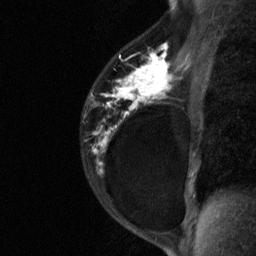
Breast MRI (dynamic contrast-enhanced), one sagittal slice; slice 45 of 64 in the series (ordered by position); dynamic contrast-enhanced study with each time point stored as its own series, time point 2 of 3 at this slice position (early post-contrast, ordered by acquisition time); 1.5 T; TE 4.8 ms, TR 27 ms; 256 × 256 image matrix, field of view 180 × 180 mm. Female patient, age 34 years. Case-level facts recorded for this patient, not image findings: setting: breast cancer imaged before/during neoadjuvant chemotherapy; receptor status: HR-positive, HER2-negative.
Structures marked on this image (semi-automatic segmentation, software-assisted and operator-edited):
- analysis volume of interest (the breast-tissue region the enhancement analysis was run in; not a lesion): bounding box <81,44,181,191> (left, top, right, bottom; pixels)
- tumour enhancement mask (voxels above the 90 % enhancement threshold inside the analysis volume of interest): <93,44,173,171>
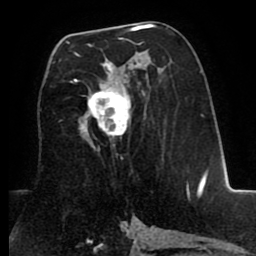
Breast MRI (dynamic contrast-enhanced), one axial slice; position 44 of 80 along the scan axis; cropped to one breast; dynamic contrast-enhanced series, time point 2 of 8 at this slice position (early post-contrast); 1.5 T; TE 2.6 ms, TR 5.6 ms; 256 × 256 image matrix, field of view 170 × 170 mm. Female patient.
Annotated regions visible in this slice (semi-automatically segmented with operator editing):
- enhancing-tissue mask used for the functional tumour volume (all voxels passing the contrast-enhancement thresholds inside the analysis volume; usually the tumour): bounding box [x1, y1, x2, y2] px = [67, 30, 141, 151]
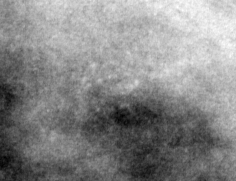
Region of interest cut from a scanned film mammogram (one marked finding); right breast; CC view.
Calcifications, morphology pleomorphic, distribution clustered; BI-RADS assessment category 4; pathology result (as recorded, not read from the image): malignant.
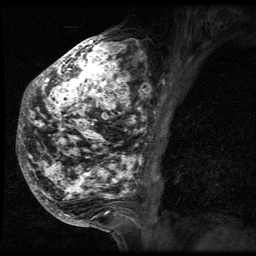
Breast MRI (dynamic contrast-enhanced), one sagittal slice; position 27 of 64 along the scan axis; 3 images stored at this slice position (order not interpretable as contrast timing); 1.5 T; TE 4.2 ms, TR 9 ms; 2.5 mm slice thickness; 256 × 256 image matrix, field of view 180 × 180 mm. Patient: female, 50 years. Case-level facts recorded for this patient, not image findings: setting: breast cancer imaged before/during neoadjuvant chemotherapy; receptor status: triple-negative.
Annotated regions visible in this slice (semi-automatically segmented with operator editing):
- analysis volume of interest (the breast-tissue region the enhancement analysis was run in; not a lesion): box from (x=24, y=39) to (x=151, y=212) px
- tumour enhancement mask (voxels above the 140 % enhancement threshold inside the analysis volume of interest): (x=24, y=39)–(x=151, y=199)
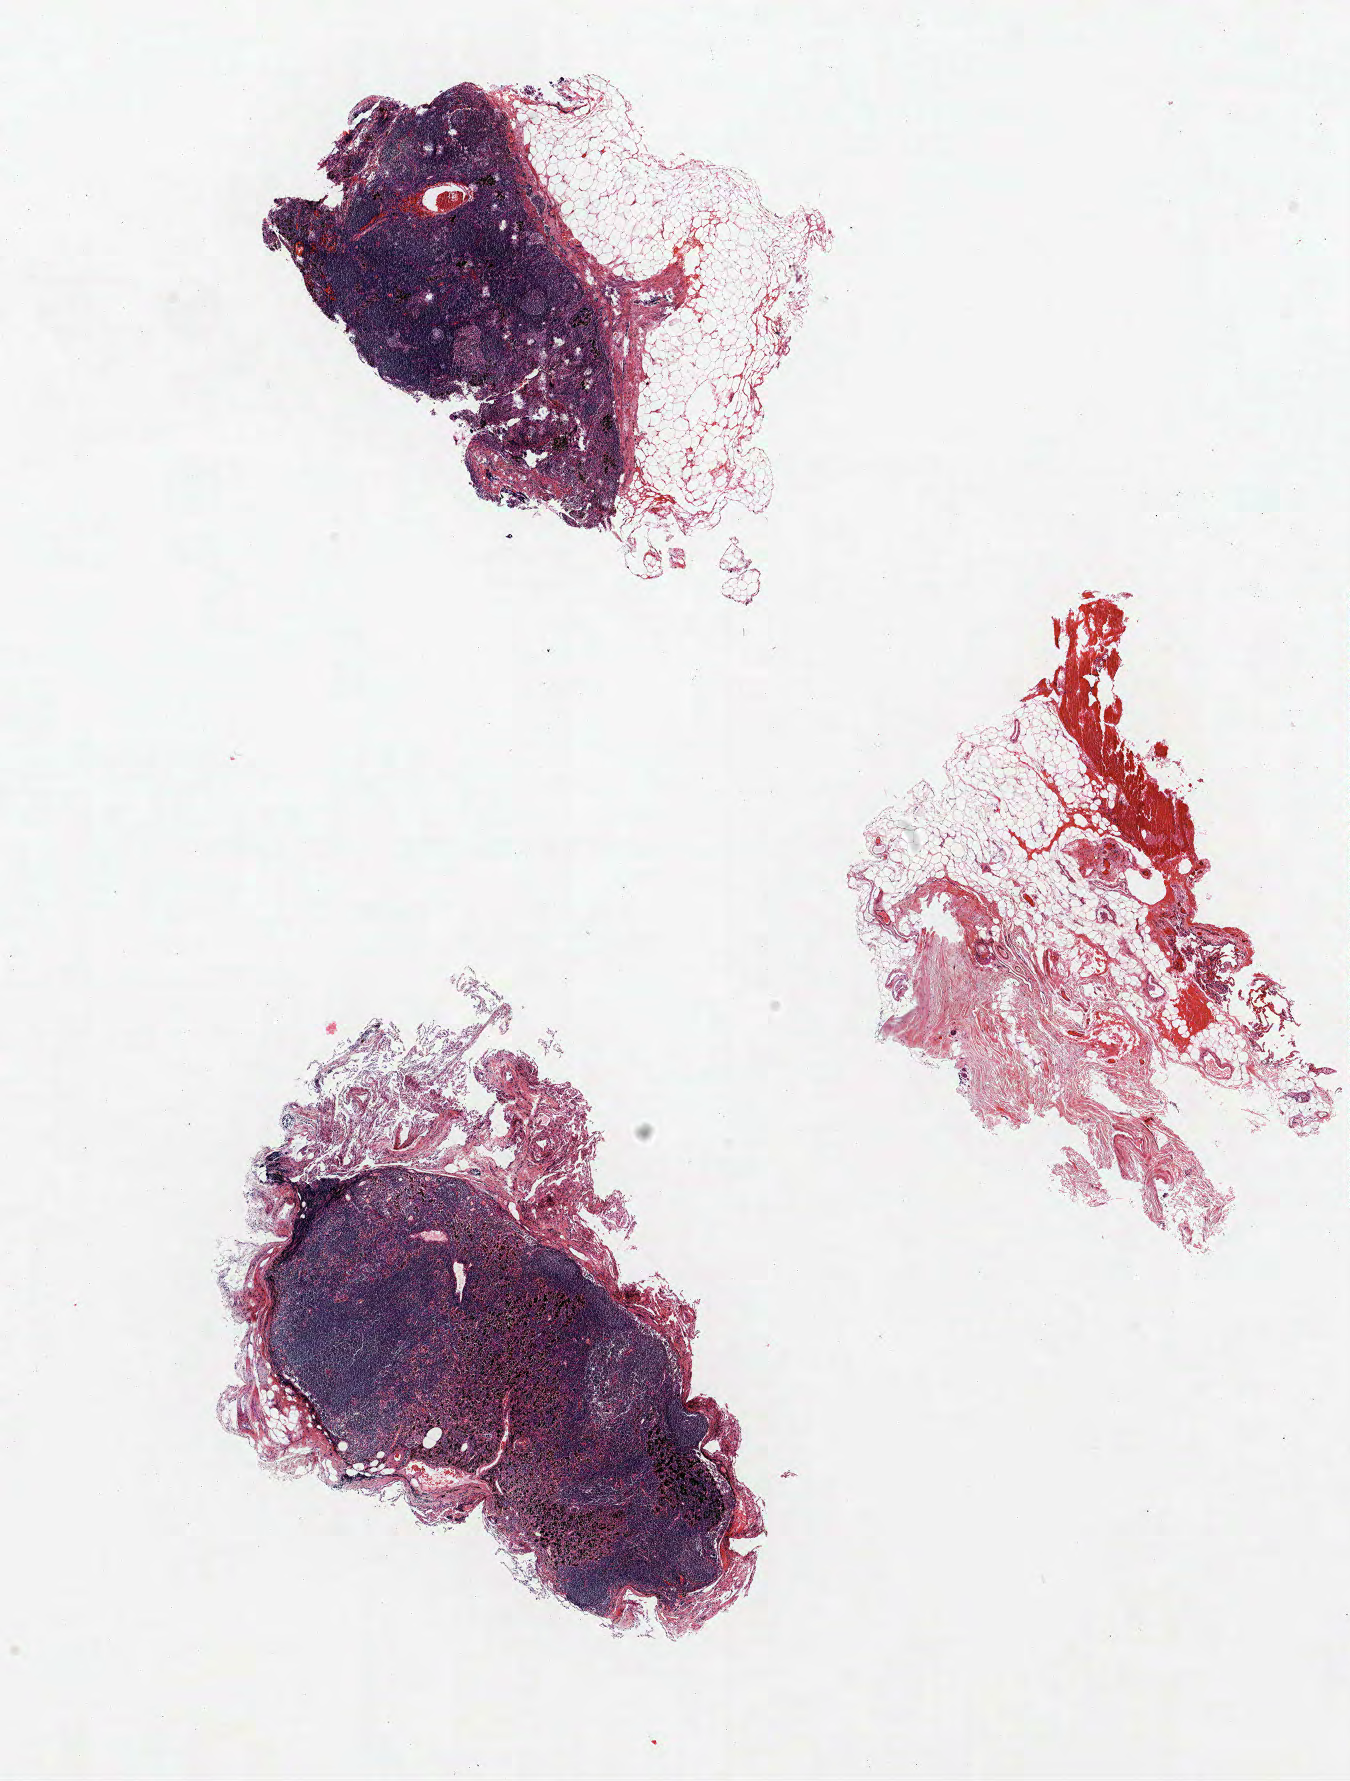
Whole-slide histology image, H&E, shown as a low-resolution overview of the whole scanned area (about 10.8 x 14.3 mm, acquisition: 40x scan), formalin-fixed paraffin-embedded (FFPE) section, lung tissue. Male, age 65 at enrolment. Former smoker at enrolment. Grade: moderately differentiated (G2).
Stage (AJCC 6th edition): IA. Participant's lung-cancer diagnosis: Adenocarcinoma, NOS. Tumour size (pathology): 11 mm. Primary tumour location (clinical record): right upper lobe.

**TASK DESCRIPTION:** What is wanted is a copy of every line in the listing that includes the word "time".

**RESPONSE BOX:**
Breast MRI (dynamic contrast-enhanced), one sagittal slice; slice 45 of 64 in the series (ordered by position); dynamic contrast-enhanced study with each time point stored as its own series, time point 2 of 3 at this slice position (early post-contrast, ordered by acquisition time); 1.5 T; TE 4.8 ms, TR 27 ms; 256 × 256 image matrix, field of view 180 × 180 mm. Female patient, age 34 years. Case-level facts recorded for this patient, not image findings: setting: breast cancer imaged before/during neoadjuvant chemotherapy; receptor status: HR-positive, HER2-negative.
Breast MRI (dynamic contrast-enhanced), one axial slice; position 44 of 80 along the scan axis; cropped to one breast; dynamic contrast-enhanced series, time point 2 of 8 at this slice position (early post-contrast); 1.5 T; TE 2.6 ms, TR 5.6 ms; 256 × 256 image matrix, field of view 170 × 170 mm. Female patient.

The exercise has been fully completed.